[pacman-dev] backends

26 Oct 2006

      Split.

On 10/26/06, Roman Kyrylych <roman.kyrylych@gmail.com> wrote:
...
2006/10/26, Aaron Griffin <aaronmgriffin@gmail.com>:
...
On 10/26/06, Roman Kyrylych <roman.kyrylych@gmail.com> wrote:
...
[offtopic on]
BTW, about complex patches - I have a patch from Martin Devera that
adds support for gdbm database backend to pacman 2.9.8. I suggested
him to contact VMiklos for help in inclusion it in pacman, but I don't
know if he did that. If I adapt it for Pacman 3 API is there a chance
it will be included at least in CVS/DARCS?
[/offtopic off]
There's no chance that would get included in pacman 2.9.8 - it will die soon.
Converting it to pacman3 is entirely doable and it's already setup to
do so.  You should be able to copy be_files.c to be_gdbm.c and consume
the interface provided there.
FTR 'be_' means 'backend'.  I still need to add compile-time flags for
selecting a backend, but as we only provide _files at the moment,
there's no need.
I worked on a 'compressed' backend that required no changes, but read
directly from the downloaded db files... it caused problems on the
local db, however, so I never completed it (yet).
As for backend schemes, I think we need to discuss avenues of attack
here.  The files backend is painfully slow on ext filesystems (11
seconds to parse [community]).  There are many users touting a
database backend as a good idea (I highly disagree), and if we do
this, we NEED a generic layer to support any sane database format, not
just one specific thing.  Using a flat-file database is a better
option, but here people seem to think sqlite is a good idea (it's not)
- there are many flat-file schemes that can drastically outperform
sqlite.
There are many many other options, and I think it's worth at least
_supplying_ multiple backends, even if they're not used.  So gdbm is
cool.
Maybe we should start separate thread for this?
Personally, I think sqlite will be the best choice because of:
1) it's small
2) it's fast
3) it's embedable
Ok, sqlite is "fast and etc etc", right? So if I do [pacman -Ss foo],
what does sqlite do?  It opens the file (exactly as plaintext
searching would), initializes some structures and things like that
describing table data, then proceeds to sequentially search (FULL
TABLE SCAN) through all rows.  It is impossible, even in a good
database, to index substrings.  Yes, you can index entire strings,
that's easy.  The search operations check internal substrings, not
whole strings.
You could make this faster by converting each entry into a suffix tree
and storing that somewhere, but that gets irritating and gets into
that crappy Computer Science stuf everyone hates.

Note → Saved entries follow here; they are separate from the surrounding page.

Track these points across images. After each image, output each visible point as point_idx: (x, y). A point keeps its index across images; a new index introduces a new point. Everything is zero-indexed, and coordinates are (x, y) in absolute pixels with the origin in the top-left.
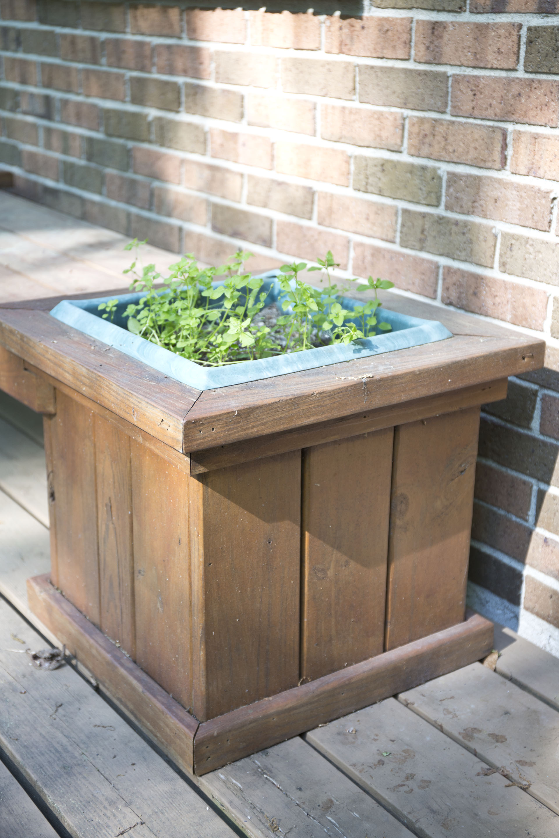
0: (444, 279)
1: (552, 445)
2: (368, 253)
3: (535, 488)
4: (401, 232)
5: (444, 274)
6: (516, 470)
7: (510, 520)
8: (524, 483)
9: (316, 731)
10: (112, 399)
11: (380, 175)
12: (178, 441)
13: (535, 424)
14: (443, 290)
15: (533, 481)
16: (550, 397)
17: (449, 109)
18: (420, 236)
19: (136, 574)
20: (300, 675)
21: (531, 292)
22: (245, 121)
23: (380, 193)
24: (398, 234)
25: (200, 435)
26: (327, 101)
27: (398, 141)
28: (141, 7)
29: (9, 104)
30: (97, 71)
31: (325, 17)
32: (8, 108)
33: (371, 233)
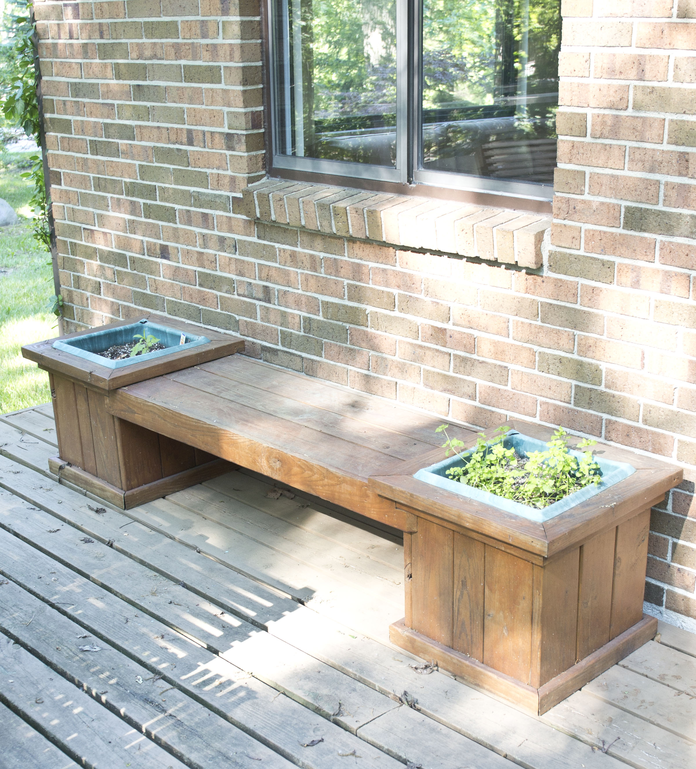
0: (606, 427)
1: (680, 518)
2: (551, 409)
3: (671, 542)
4: (575, 398)
5: (606, 424)
6: (658, 532)
7: (656, 560)
8: (664, 539)
11: (558, 364)
12: (544, 552)
13: (670, 507)
14: (606, 432)
15: (670, 538)
16: (678, 492)
17: (605, 334)
18: (588, 401)
19: (486, 617)
20: (576, 659)
21: (664, 436)
22: (451, 322)
23: (559, 374)
24: (573, 399)
26: (517, 318)
27: (572, 348)
28: (358, 242)
29: (225, 288)
30: (317, 276)
31: (514, 271)
32: (224, 291)
33: (553, 397)
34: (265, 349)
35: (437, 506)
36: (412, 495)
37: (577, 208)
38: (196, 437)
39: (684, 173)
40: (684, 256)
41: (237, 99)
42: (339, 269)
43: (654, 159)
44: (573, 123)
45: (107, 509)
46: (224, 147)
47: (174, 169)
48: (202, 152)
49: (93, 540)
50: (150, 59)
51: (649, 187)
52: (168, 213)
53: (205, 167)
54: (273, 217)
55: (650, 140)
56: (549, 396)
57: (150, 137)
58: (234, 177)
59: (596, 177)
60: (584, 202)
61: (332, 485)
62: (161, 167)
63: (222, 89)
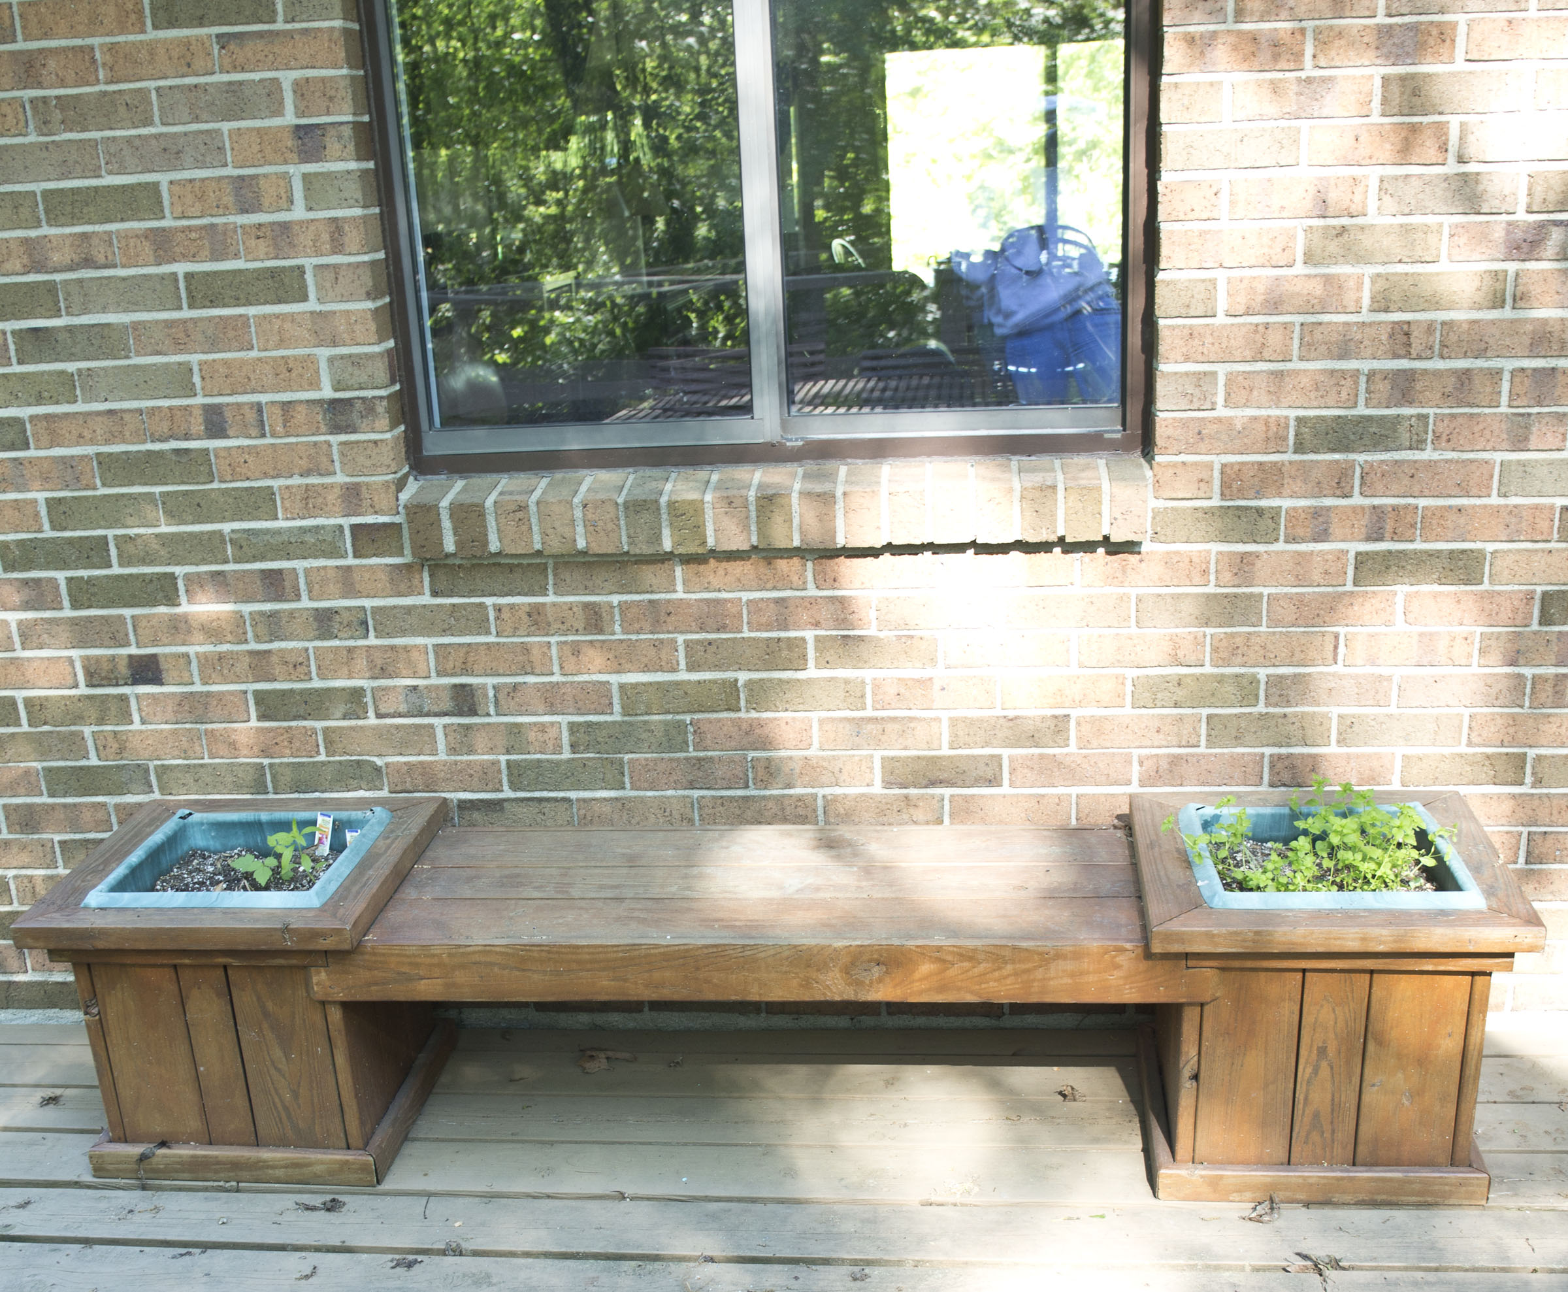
0: (1271, 767)
2: (1163, 763)
4: (1207, 736)
5: (1271, 763)
11: (1173, 690)
14: (1271, 776)
17: (1264, 622)
18: (1234, 735)
23: (1176, 706)
24: (1203, 738)
26: (1088, 630)
27: (1198, 657)
28: (712, 561)
29: (341, 709)
30: (604, 641)
31: (1082, 554)
32: (339, 714)
33: (1164, 743)
34: (466, 805)
37: (1204, 432)
39: (1402, 353)
40: (1407, 479)
41: (357, 327)
42: (663, 617)
43: (1347, 338)
45: (337, 1198)
46: (323, 428)
47: (162, 494)
48: (255, 446)
49: (415, 1258)
50: (70, 268)
51: (1341, 382)
52: (151, 588)
53: (266, 475)
54: (494, 546)
55: (1339, 310)
56: (1156, 744)
57: (81, 436)
58: (357, 486)
59: (1236, 378)
60: (1216, 421)
62: (123, 495)
63: (312, 313)
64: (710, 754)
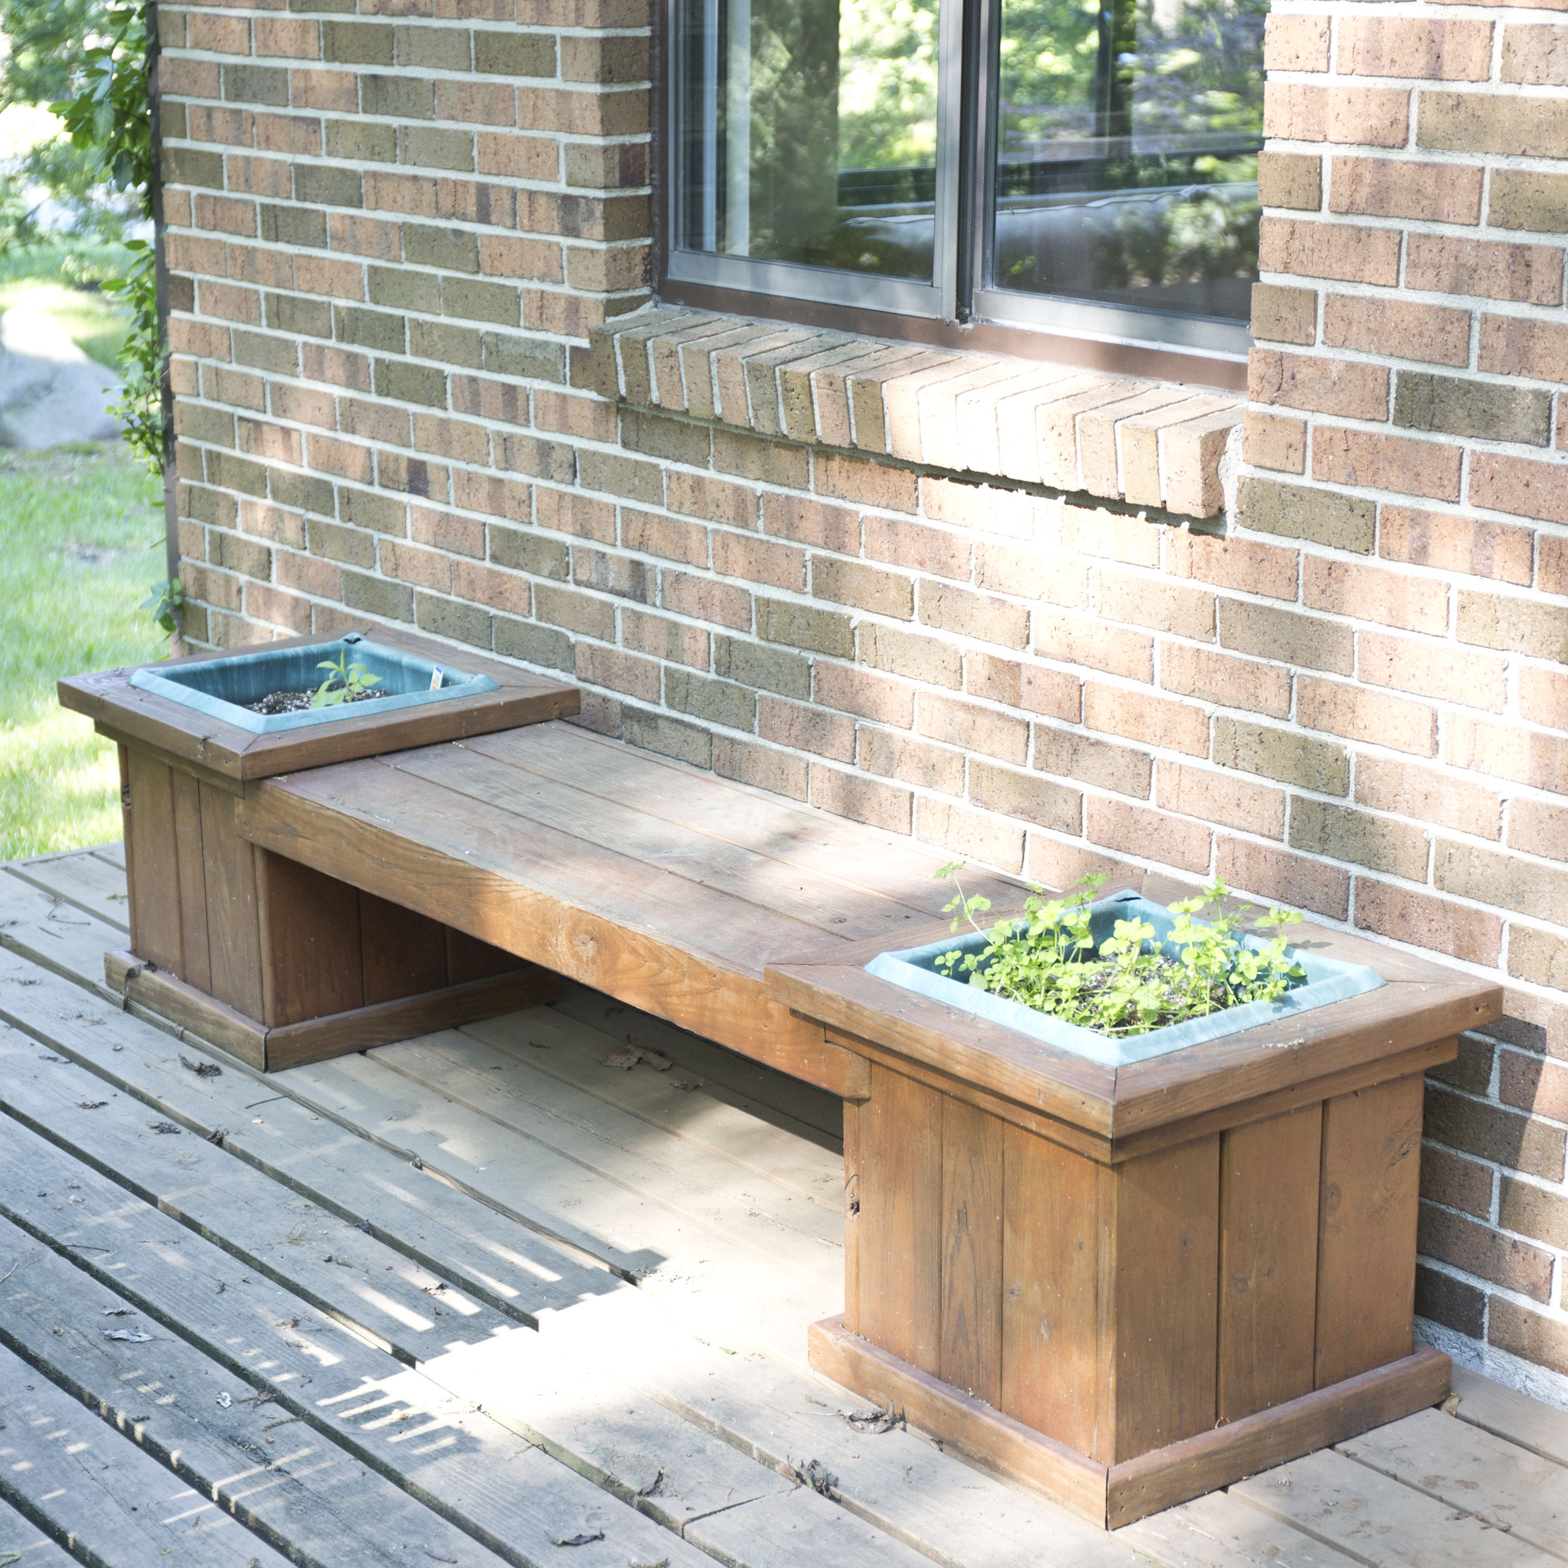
0: (1357, 895)
1: (1516, 1116)
2: (1241, 853)
3: (1497, 1175)
4: (1291, 827)
5: (1357, 888)
6: (1470, 1152)
7: (1464, 1221)
8: (1482, 1168)
9: (1240, 1484)
10: (1005, 1079)
11: (1256, 747)
12: (1106, 1125)
13: (1494, 1089)
14: (1356, 909)
15: (1494, 1166)
16: (1510, 1053)
17: (1356, 672)
18: (1319, 834)
19: (1006, 1295)
20: (1217, 1416)
21: (1480, 917)
22: (1030, 648)
23: (1258, 771)
24: (1287, 829)
25: (1129, 1118)
26: (1170, 637)
27: (1284, 706)
28: (837, 458)
29: (548, 565)
30: (748, 538)
31: (1165, 526)
32: (546, 572)
33: (1244, 824)
34: (630, 713)
35: (899, 1029)
36: (850, 1005)
37: (1298, 376)
38: (424, 889)
39: (1522, 293)
40: (1520, 487)
41: (587, 113)
42: (796, 521)
43: (1461, 261)
44: (1293, 180)
45: (223, 1067)
46: (557, 228)
47: (446, 279)
48: (508, 238)
49: (180, 1128)
50: (403, 13)
51: (1449, 328)
52: (428, 384)
53: (514, 274)
54: (655, 396)
55: (1451, 219)
56: (1236, 823)
57: (395, 201)
58: (576, 298)
59: (1338, 304)
60: (1312, 362)
61: (700, 993)
62: (417, 274)
63: (557, 91)
64: (827, 710)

Fact of the matter is, there's two main "slow" operations - searching,
and loading the whole DB (in the case of an -Su).  Loading the whole
database can easilly be sped up by using lazy  package evaluation -
that is, a simple readdir() or the db directory gives us package name,
version, and release - all we need for a upgrade check.  The
additional data can be read when/if required.  Substring searching
will never be uber fast, but we can maintain a minor indexed file with
all text that's searched... something like:

extra/package-name-1.0-1 : This is the description for the package
community/package-two-1.1.1-1 : This is the description for this thing
extra/another-99-1 : This is the description for some stuff

-Ss can check this file, and use the first entry before the colon to
construct the path to open (though that may not be needed as all the
information is right there).

Ok, I'm gonna stop myself before I rant too much.  There are cries of
"use a database" from many people.  Frankly, I don't think that these
people have evaluated all the options and are stuck in the "everyone
uses databases for their websites" mentality.

Take this for instance: The google engineers here in Chicago explained
to me something they use to store whatever the hell google stores
there: A custom filesystem tooled to their spec.

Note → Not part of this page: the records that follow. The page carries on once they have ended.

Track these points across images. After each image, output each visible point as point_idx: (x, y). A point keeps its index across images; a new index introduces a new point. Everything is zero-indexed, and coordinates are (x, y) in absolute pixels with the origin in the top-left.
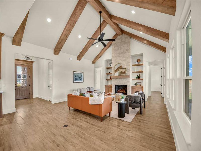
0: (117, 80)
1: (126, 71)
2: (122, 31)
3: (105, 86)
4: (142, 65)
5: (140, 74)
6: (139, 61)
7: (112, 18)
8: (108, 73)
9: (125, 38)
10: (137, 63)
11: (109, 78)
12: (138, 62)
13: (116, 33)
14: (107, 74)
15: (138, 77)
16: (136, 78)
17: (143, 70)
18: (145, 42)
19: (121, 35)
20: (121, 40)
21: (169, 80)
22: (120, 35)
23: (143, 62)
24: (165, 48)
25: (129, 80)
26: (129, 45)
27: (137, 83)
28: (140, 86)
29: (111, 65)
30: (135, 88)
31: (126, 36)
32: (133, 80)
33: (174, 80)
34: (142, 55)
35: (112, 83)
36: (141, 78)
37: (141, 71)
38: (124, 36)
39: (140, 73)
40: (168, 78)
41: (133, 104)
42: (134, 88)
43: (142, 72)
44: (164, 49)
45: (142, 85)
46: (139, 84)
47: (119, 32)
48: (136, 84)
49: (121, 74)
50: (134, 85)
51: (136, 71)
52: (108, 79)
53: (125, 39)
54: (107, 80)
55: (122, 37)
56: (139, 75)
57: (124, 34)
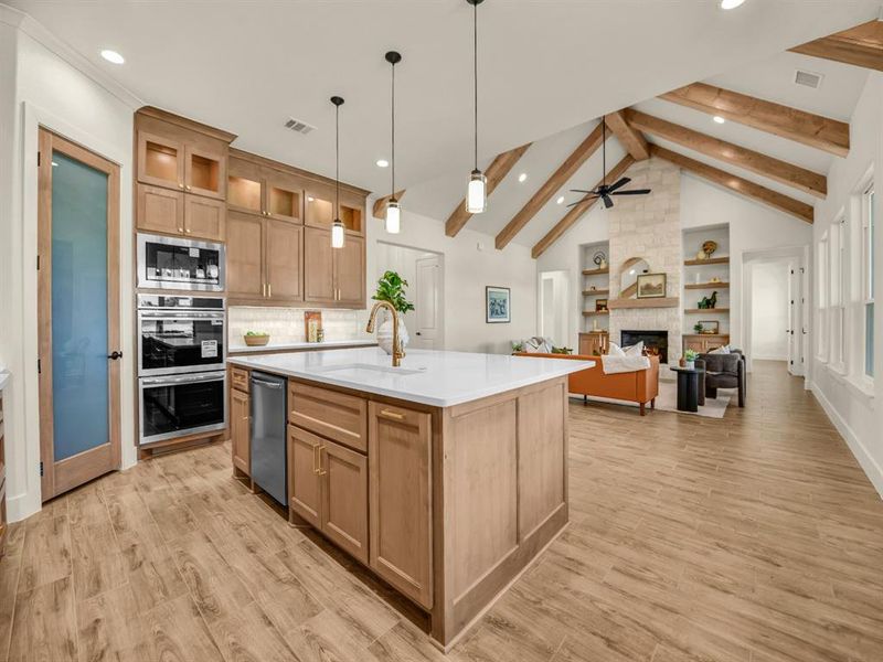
0: (630, 313)
1: (665, 283)
2: (652, 149)
3: (580, 334)
4: (726, 261)
5: (715, 293)
6: (709, 247)
7: (632, 120)
8: (588, 289)
9: (663, 171)
10: (702, 256)
11: (591, 307)
12: (705, 250)
13: (629, 155)
14: (585, 294)
15: (709, 304)
16: (700, 306)
17: (728, 277)
18: (734, 184)
19: (645, 162)
20: (645, 176)
21: (824, 311)
22: (644, 159)
23: (728, 252)
24: (811, 209)
25: (676, 313)
26: (678, 196)
27: (703, 324)
28: (716, 332)
29: (599, 264)
30: (698, 340)
31: (667, 164)
32: (686, 312)
33: (843, 309)
34: (725, 228)
35: (611, 324)
36: (718, 306)
37: (718, 281)
38: (657, 164)
39: (716, 290)
40: (822, 303)
41: (717, 379)
42: (692, 340)
43: (727, 286)
44: (806, 213)
45: (723, 331)
46: (709, 327)
47: (639, 149)
48: (698, 328)
49: (646, 292)
50: (692, 332)
51: (697, 283)
52: (588, 310)
53: (659, 173)
54: (586, 315)
55: (649, 169)
56: (709, 297)
57: (655, 159)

They don't use mysql or oracle or sqlite any of that - the king of
searching uses the simplest of all options.
...
4) it offers full power of SQL99 (with ACID transactions!!!)
Nope. Not at all.  It doesn't even support SQL92 - a 14 year old standard.
http://www.sqlite.org/omitted.html
http://www.sqlite.org/cvstrac/wiki?p=UnsupportedSql
They have said publicly they do not plan on adding support.  Standards
compliance is HUGE in my book.